Patricia Kiernan finds hope with a very informative history of the development of the Irish denominational primary school system. She writes of the Church's recognition of the need to adapt to the new realities of Irish society. Bishop Diarmuid Martin has spoken of “divesting current Catholic schools” and relinquishing, in certain circumstances, Catholic patronage and management. While Catholic teaching on education supports change and choice and rejects any form of discrimination, requiring Catholic schools to be a witness to inclusivity, Patricia wonders whether those involved in Catholic schools are familiar with this positive body of Church teaching.
It is not possible, in this short space, to highlight all the authors and their reflections, but Patsy McGarry's article ‘Of Scribes and Pharisees' is particularly moving.
This is a powerful and very passionate account of McGarry's experience of the Catholic Church, beginning with his grandmother's anguish when the Church consigned her unbaptised son to Limbo, never to see the vision of God. The Scribes, so sure of themselves, finally changed their minds, and the anguish turned to anger. Then there was Mary, his godmother's daughter, rejected by her mother because, like another Mary, she was unmarried and with child. Mary did not blame her mother; after all, her mother was just doing what she believed was right, what she was told was right, by the Scribes and Pharisees: compassion banished by righteousness.
The Church's cult of virginity and chastity not only punished mothers whose children were unbaptised or born out of wedlock, but also terrified many men into bachelorhood. These inoffensive lonely men, terrified of women and the damning temptation they represented, often ended up on the road to alcoholism or suicide, a “shameful codology dressed up as theology”. Nor are the “homegrown scribes and Pharisees” exempt from his criticism. Through inertia, torpor or fear, they have refused to tackle the “uncomfortable, somewhat frightening questions” and play the safe, orthodox career game.
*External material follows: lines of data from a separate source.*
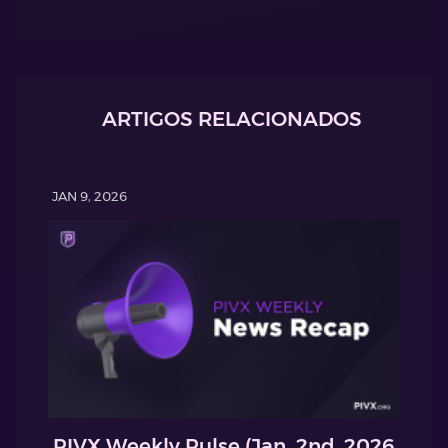
ARTIGOS RELACIONADOS
JAN 9, 2026
PIVX Weekly Pulse (Jan. 2nd, 2026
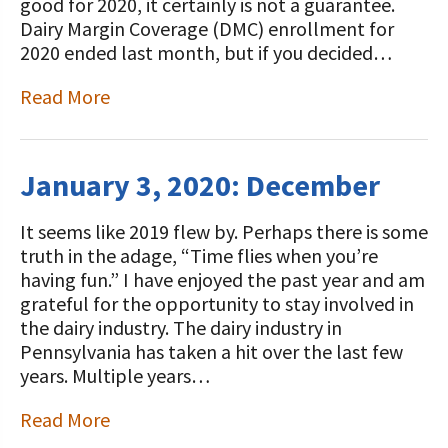
good for 2020, it certainly is not a guarantee.
Dairy Margin Coverage (DMC) enrollment for
2020 ended last month, but if you decided…
Read More
January 3, 2020: December
It seems like 2019 flew by. Perhaps there is some
truth in the adage, “Time flies when you’re
having fun.” I have enjoyed the past year and am
grateful for the opportunity to stay involved in
the dairy industry. The dairy industry in
Pennsylvania has taken a hit over the last few
years. Multiple years…
Read More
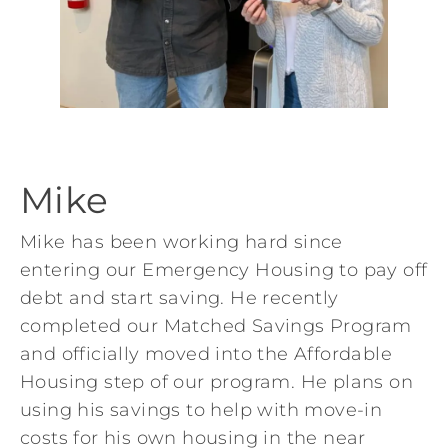
Mike
Mike has been working hard since
entering our Emergency Housing to pay off
debt and start saving. He recently
completed our Matched Savings Program
and officially moved into the Affordable
Housing step of our program. He plans on
using his savings to help with move-in
costs for his own housing in the near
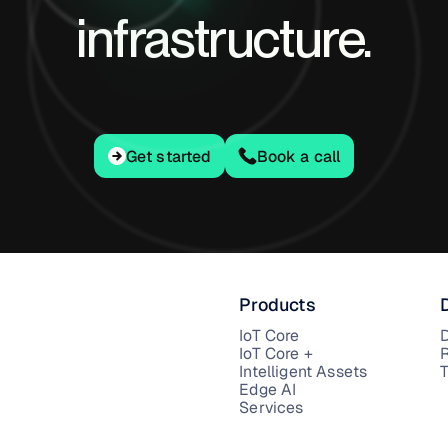
infrastructure.
Get started
Get started
Book a call
Products
IoT Core
IoT Core +
Intelligent Assets
T
Edge AI
Services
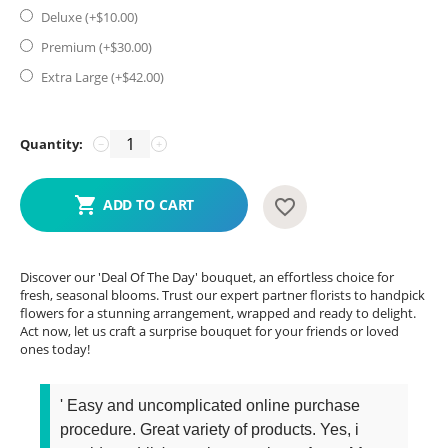
Deluxe (+$
10.00
)
Premium (+$
30.00
)
Extra Large (+$
42.00
)
Quantity:
−
+
ADD TO CART
Discover our 'Deal Of The Day' bouquet, an effortless choice for
fresh, seasonal blooms. Trust our expert partner florists to handpick
flowers for a stunning arrangement, wrapped and ready to delight.
Act now, let us craft a surprise bouquet for your friends or loved
ones today!
' Easy and uncomplicated online purchase
procedure. Great variety of products. Yes, i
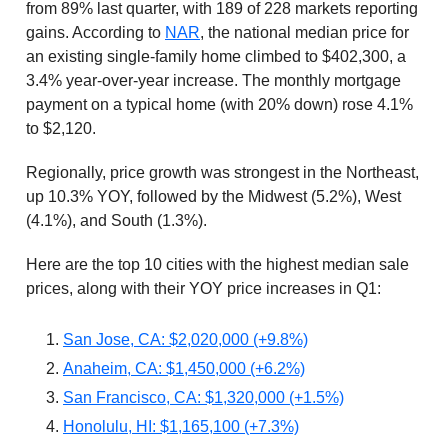
from 89% last quarter, with 189 of 228 markets reporting
gains. According to
NAR
, the national median price for
an existing single-family home climbed to $402,300, a
3.4% year-over-year increase. The monthly mortgage
payment on a typical home (with 20% down) rose 4.1%
to $2,120.
Regionally, price growth was strongest in the Northeast,
up 10.3% YOY, followed by the Midwest (5.2%), West
(4.1%), and South (1.3%).
Here are the top 10 cities with the highest median sale
prices, along with their YOY price increases in Q1:
San Jose, CA: $2,020,000 (+9.8%)
Anaheim, CA: $1,450,000 (+6.2%)
San Francisco, CA: $1,320,000 (+1.5%)
Honolulu, HI: $1,165,100 (+7.3%)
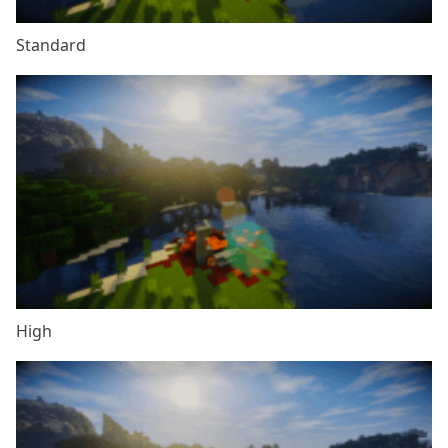
Standard
High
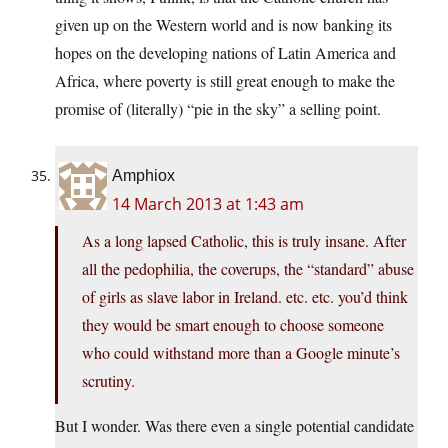
given up on the Western world and is now banking its
hopes on the developing nations of Latin America and
Africa, where poverty is still great enough to make the
promise of (literally) “pie in the sky” a selling point.
Amphiox
14 March 2013 at 1:43 am
As a long lapsed Catholic, this is truly insane. After
all the pedophilia, the coverups, the “standard” abuse
of girls as slave labor in Ireland. etc. etc. you’d think
they would be smart enough to choose someone
who could withstand more than a Google minute’s
scrutiny.
But I wonder. Was there even a single potential candidate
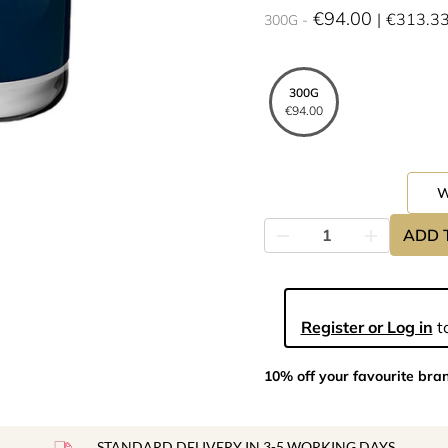
€94.00
€313.3
300G
300G
€94.00
ADD 
Register or Log in
to
10% off your favourite bra
STANDARD DELIVERY IN 3-5 WORKING DAYS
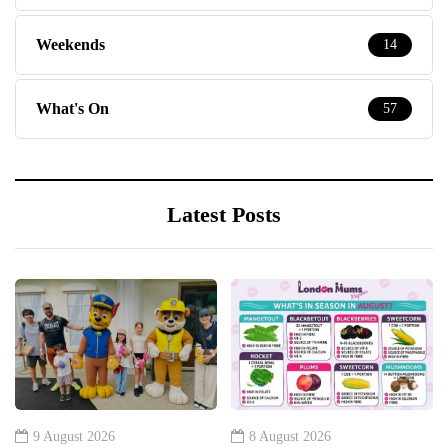
Weekends
14
What's On
57
Latest Posts
9 August 2026
8 August 2026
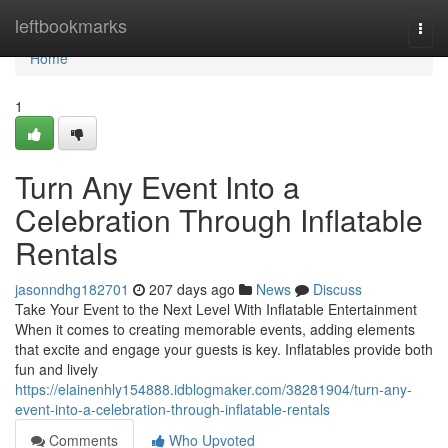
Home
leftbookmarks
Togg
navi
Home
1
Turn Any Event Into a
Celebration Through Inflatable
Rentals
jasonndhg182701
207 days ago
News
Discuss
Take Your Event to the Next Level With Inflatable Entertainment
When it comes to creating memorable events, adding elements
that excite and engage your guests is key. Inflatables provide both
fun and lively
https://elainenhly154888.idblogmaker.com/38281904/turn-any-
event-into-a-celebration-through-inflatable-rentals
Comments
Who Upvoted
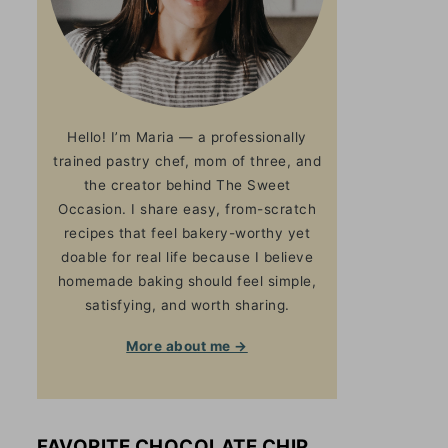
Hello! I’m Maria — a professionally
trained pastry chef, mom of three, and
the creator behind The Sweet
Occasion. I share easy, from-scratch
recipes that feel bakery-worthy yet
doable for real life because I believe
homemade baking should feel simple,
satisfying, and worth sharing.
More about me →
FAVORITE CHOCOLATE CHIP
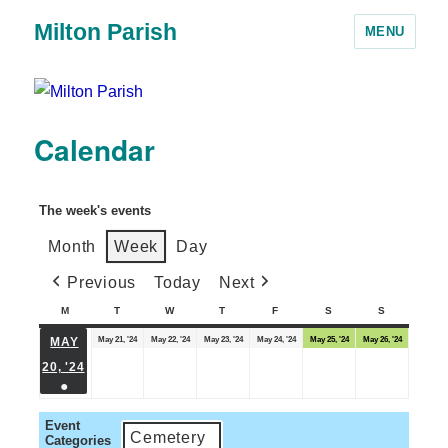
Milton Parish
MENU
Calendar
The week's events
Month
Week
Day
Previous
Today
Next
M
T
W
T
F
S
S
May 21, '24
May 22, '24
May 23, '24
May 24, '24
May 25, '24
May 26, '24
MAY
20, '24
●
Event
Cemetery
Categories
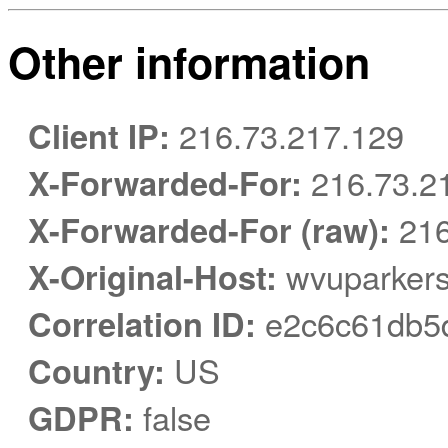
Other information
Client IP:
216.73.217.129
X-Forwarded-For:
216.73.2
X-Forwarded-For (raw):
216
X-Original-Host:
wvuparkers
Correlation ID:
e2c6c61db5
Country:
US
GDPR:
false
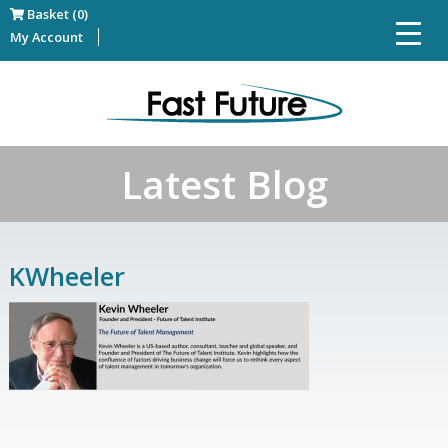
Basket (0)
My Account
Latest Blog
KWheeler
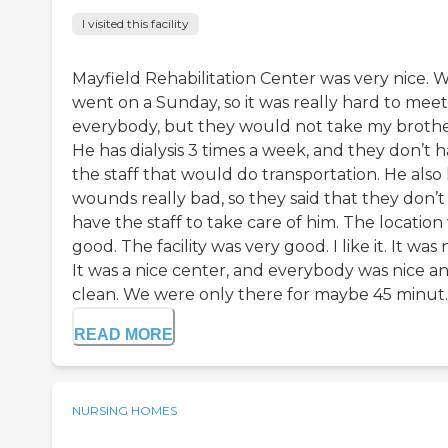
I visited this facility
Mayfield Rehabilitation Center was very nice. 
went on a Sunday, so it was really hard to meet
everybody, but they would not take my brothe
He has dialysis 3 times a week, and they don’t 
the staff that would do transportation. He also
wounds really bad, so they said that they don’t
have the staff to take care of him. The location
good. The facility was very good. I like it. It was 
It was a nice center, and everybody was nice a
clean. We were only there for maybe 45 minut..
READ MORE
NURSING HOMES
The experience of Church is expressed here through the works of artists, poets and writers. The art of Dorothy Cross, particularly her site-specific work, Stabat Mater; the conflict between tradition and modernity in the work of Dermot Bolger; the writings of John McGahern and the Breton priest, Jean Sullivan; the poetry of Eilean Ni Chuilleanain. The poet John F Deane, though immersed in Catholicism, is now lost but seeking passionately for the truth, believing without knowing why. He trusts that: “if God was crazy enough to stir out of eternal restfulness to create a world filled with the doubtful wonder that is humanity, then that God is a poet, and a hugely masterful one.”
This book will particularly appeal to those who value their Catholic heritage but are confused and saddened by the Church today. In it, they will find not only an analysis of the past that seeks to explain the present, not only the honest, pained experiences of some, but also little flickering signs of hope as the Church limps into the future.